EXTRACTED TEXT
··········

Composting Your Cat Litter
Jul 15, 2022From my British Shorthair website www.cuddleton.com
Cat litter, we use a lot of it for our British Shorthair cats and kittens.
Our main litter choice is the wonderful Oz-Pet wood pellet litter with the special Oz-Pet litter trays. It is fabulous for trays in the house as it is very low odor and doesn’t track everywhere.
We also use Breeders Choice litter for litter training kittens as they start in a very small tray. This is a paper based litter and there are a few other brands available. They quickly graduate to the larger Oz-Pet trays as soon as they can hop into them.
When you have a lot of cats you have a lot of litter and when you have a lot of litter you have a lot of poop! Rather than dumping this in the bin and filling up landfill we decided to have a go at composting it.
Now you are probably saying to yourself that is crazy, all the books say you can’t compost cat poop. It’s true, a lot of people advise against it as cat poop can have pathogens in it etc etc. We pondered this and then thought well the local free range cats have been pooping in peoples yards and veggie gardens forever so why would that be any more or less risky? We share our house with our British Shorthair cats and clean their trays every day. Surely composting the waste and putting it on the roses isn’t going to harm us. So we gave it a go. We already had a worm farm for kitchen waste.
We started with two big black compost bins and just filled them up. We put worm castings in the base before we started. The wood pellets had soaked up a good dose of cat pee rich in nitrogen so the bins heated up and broke down all the poop really quickly. Once the first bin was full we filled the second bin. By the time it was full we could remove the first and have a big pile of maturing compost.
It was thick with worms, dark brown and crumbly. We spread it out over the roses who were very pleased! We live on the coast in Perth so the soil is sandy and water resistant. After a thick layer of the kitty compost was applied the sand turned into a much richer soil. It suppressed the weeds well too. Below is a before picture showing the sandy soils then some after pictures showing the richer compost soil.
We now have four bins on the go as we add lawn clippings and prunings. We can’t grow vegetables direct into the ground but we grow them in a pot garden instead. The pots all have added breeders choice litter and worms. The breeders choice paper based litter has great water holding qualities and keeps the worms fed so they fertilize the plants.
One super secret we found by accident is that leafy plants love cat pee. We grow catnip and it was always a bit sorry looking and compact. Once, when rinsing the base of an Oz-Pet trays, we tipped it on the catnip plant that needed a bit of water. It took off and went bushy and lush almost overnight. Our British Shorthair cats love home grown catnip and I laugh when I think that they fertilize it themselves!
NOTE: This article was written when we lived in a suburban area. We now live on an acre. It was a cow paddock so we are starting from scratch garden wise. The litter has been great for use as a weed suppressant and to mulch between veggie beds. It has also helped us transform our long weedy front verge into a native nature strip.

··········

PROVIDED INFORMATION

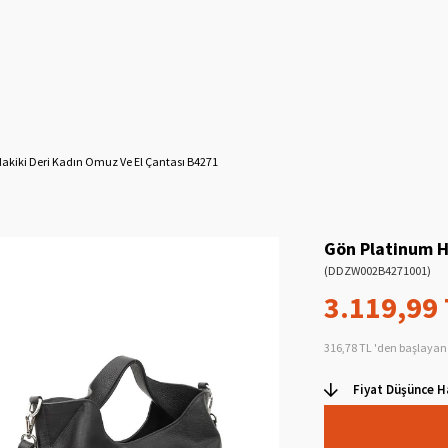
akiki Deri Kadın Omuz Ve El Çantası B4271
Gön Platinum H
(DDZW002B4271001)
3.119,99
316,78 TL
'den başlayan 
Fiyat Düşünce H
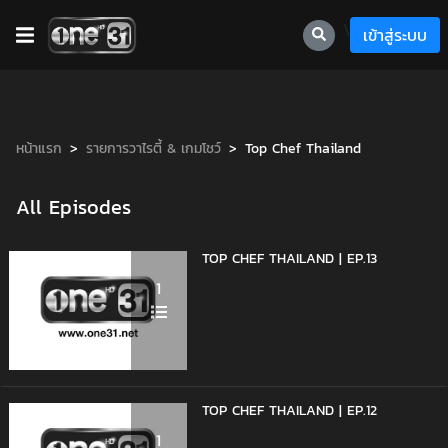
\
เข้าสู่ระบบ
หน้าแรก
รายการวาไรตี้ & เกมโชว์
Top Chef Thailand
All Episodes
TOP CHEF THAILAND | EP.13
1
TOP CHEF THAILAND | EP.12
1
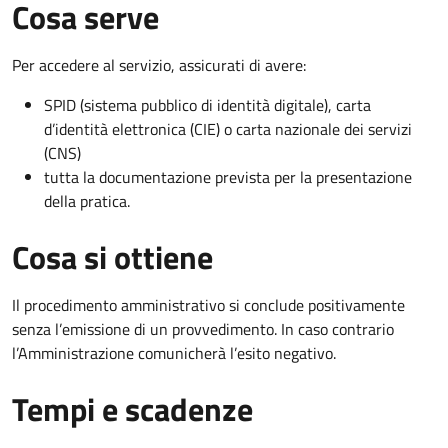
Cosa serve
Per accedere al servizio, assicurati di avere:
SPID (sistema pubblico di identità digitale), carta
d’identità elettronica (CIE) o carta nazionale dei servizi
(CNS)
tutta la documentazione prevista per la presentazione
della pratica.
Cosa si ottiene
Il procedimento amministrativo si conclude positivamente
senza l’emissione di un provvedimento. In caso contrario
l’Amministrazione comunicherà l’esito negativo.
Tempi e scadenze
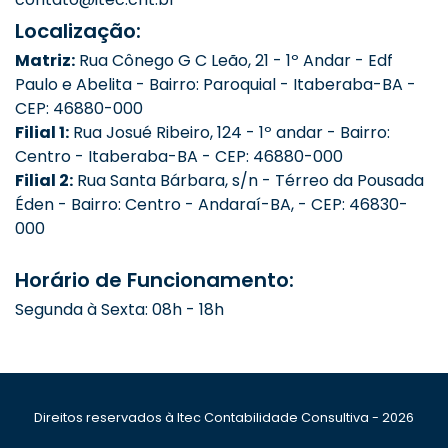
Localização:
Matriz:
Rua Cônego G C Leão, 21 - 1º Andar - Edf
Paulo e Abelita - Bairro: Paroquial - Itaberaba-BA -
CEP: 46880-000
Filial 1:
Rua Josué Ribeiro, 124 - 1º andar - Bairro:
Centro - Itaberaba-BA - CEP: 46880-000
Filial 2:
Rua Santa Bárbara, s/n - Térreo da Pousada
Éden - Bairro: Centro - Andaraí-BA, - CEP: 46830-
000
Horário de Funcionamento:
Segunda à Sexta: 08h - 18h
Direitos reservados à Itec Contabilidade Consultiva - 2026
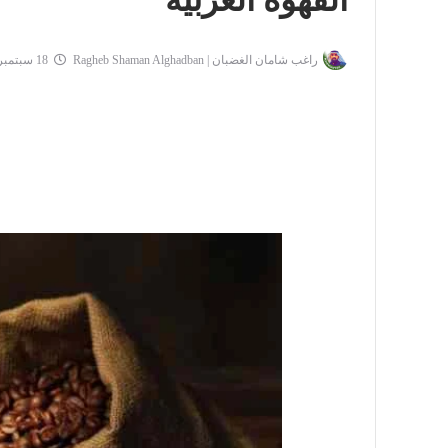
القهوة العربية
راغب شامان الغضبان | Ragheb Shaman Alghadban
18 سبتمبر 2021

··········

YOUR ASSIGNMENT
Answer these questions from the article on composting cat litter.
(a) What kind of litter is used for litter training kittens?
(b) How many compost bins are now in use?
(c) What happened to the catnip plant after the water from rinsing an Oz-Pet tray was tipped on it?

ANSWER FOR THIS EXERCISE
(a) Breeders Choice, a paper-based litter.
(b) Four.
(c) It became bushy and lush almost overnight.